* **Problem details**: Transcribe nothing except the lines below that run from the one with "Per pixel u v: camera depth d (z-distance into the scene)." to the one with "578 158 1.38", ends included, and do not copy any picture.

* **Input for this task**:
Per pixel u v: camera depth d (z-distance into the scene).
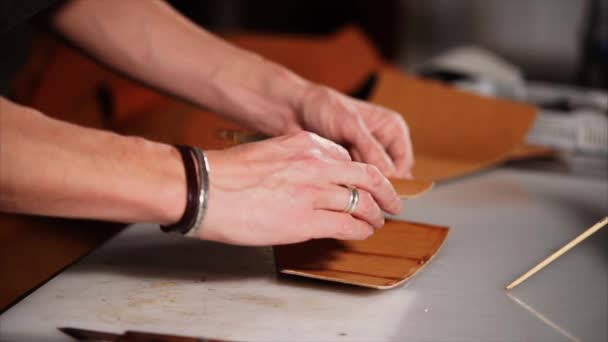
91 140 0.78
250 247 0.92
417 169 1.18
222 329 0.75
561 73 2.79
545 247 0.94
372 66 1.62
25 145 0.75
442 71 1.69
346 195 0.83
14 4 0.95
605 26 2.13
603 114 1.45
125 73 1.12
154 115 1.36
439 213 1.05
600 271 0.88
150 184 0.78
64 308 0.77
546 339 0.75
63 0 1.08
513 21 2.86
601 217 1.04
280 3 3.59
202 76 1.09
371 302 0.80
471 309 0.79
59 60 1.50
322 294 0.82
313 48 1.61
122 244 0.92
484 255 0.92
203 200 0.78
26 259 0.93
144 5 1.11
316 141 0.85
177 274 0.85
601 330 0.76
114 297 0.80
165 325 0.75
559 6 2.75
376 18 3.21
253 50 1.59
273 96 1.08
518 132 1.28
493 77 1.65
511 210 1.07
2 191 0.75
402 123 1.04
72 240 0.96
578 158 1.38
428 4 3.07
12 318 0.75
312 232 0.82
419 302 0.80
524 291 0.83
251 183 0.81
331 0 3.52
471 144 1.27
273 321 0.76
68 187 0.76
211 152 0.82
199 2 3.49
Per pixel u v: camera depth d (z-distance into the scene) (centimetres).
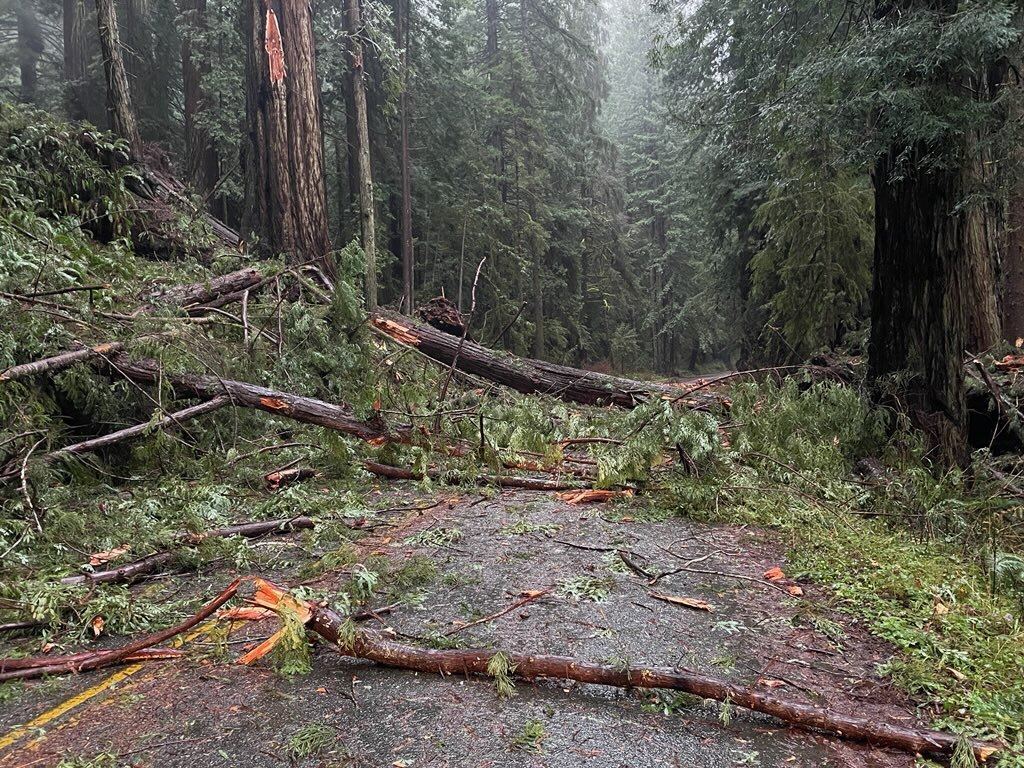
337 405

* * *

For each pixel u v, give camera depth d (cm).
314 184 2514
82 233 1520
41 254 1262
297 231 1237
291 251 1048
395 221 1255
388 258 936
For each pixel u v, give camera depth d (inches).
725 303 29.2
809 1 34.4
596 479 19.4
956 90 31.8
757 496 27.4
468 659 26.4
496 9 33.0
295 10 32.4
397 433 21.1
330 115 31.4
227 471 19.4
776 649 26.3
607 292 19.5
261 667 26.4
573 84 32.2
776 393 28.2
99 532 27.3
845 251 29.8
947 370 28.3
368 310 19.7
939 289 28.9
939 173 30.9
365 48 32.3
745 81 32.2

--

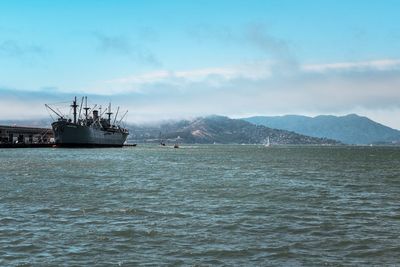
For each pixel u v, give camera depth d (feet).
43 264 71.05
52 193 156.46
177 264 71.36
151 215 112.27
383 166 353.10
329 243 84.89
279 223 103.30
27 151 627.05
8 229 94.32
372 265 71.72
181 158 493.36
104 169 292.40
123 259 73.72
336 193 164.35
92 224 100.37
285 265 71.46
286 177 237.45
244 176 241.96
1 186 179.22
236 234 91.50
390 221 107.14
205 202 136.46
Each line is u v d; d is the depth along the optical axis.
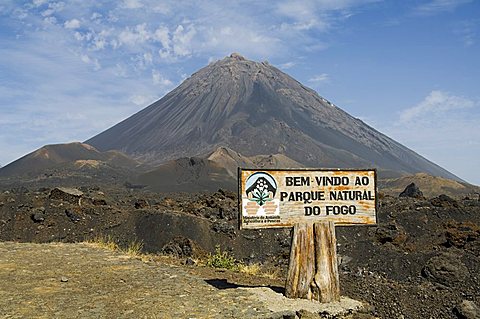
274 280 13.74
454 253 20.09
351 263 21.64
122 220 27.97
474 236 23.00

* **Answer space**:
Per pixel u v: camera depth d (z-distance into the scene).
91 140 0.78
250 247 0.92
417 169 1.18
222 329 0.75
561 73 2.79
545 247 0.94
372 66 1.62
25 145 0.75
442 71 1.69
346 195 0.83
14 4 0.95
605 26 2.13
603 114 1.45
125 73 1.12
154 115 1.36
439 213 1.05
600 271 0.88
150 184 0.78
64 308 0.77
546 339 0.75
63 0 1.08
513 21 2.86
601 217 1.04
280 3 3.59
202 76 1.09
371 302 0.80
471 309 0.79
59 60 1.50
322 294 0.82
313 48 1.61
122 244 0.92
484 255 0.92
203 200 0.78
26 259 0.93
144 5 1.11
316 141 0.85
177 274 0.85
601 330 0.76
114 297 0.80
165 325 0.75
559 6 2.75
376 18 3.21
253 50 1.59
273 96 1.08
518 132 1.28
493 77 1.65
511 210 1.07
2 191 0.75
402 123 1.04
72 240 0.96
578 158 1.38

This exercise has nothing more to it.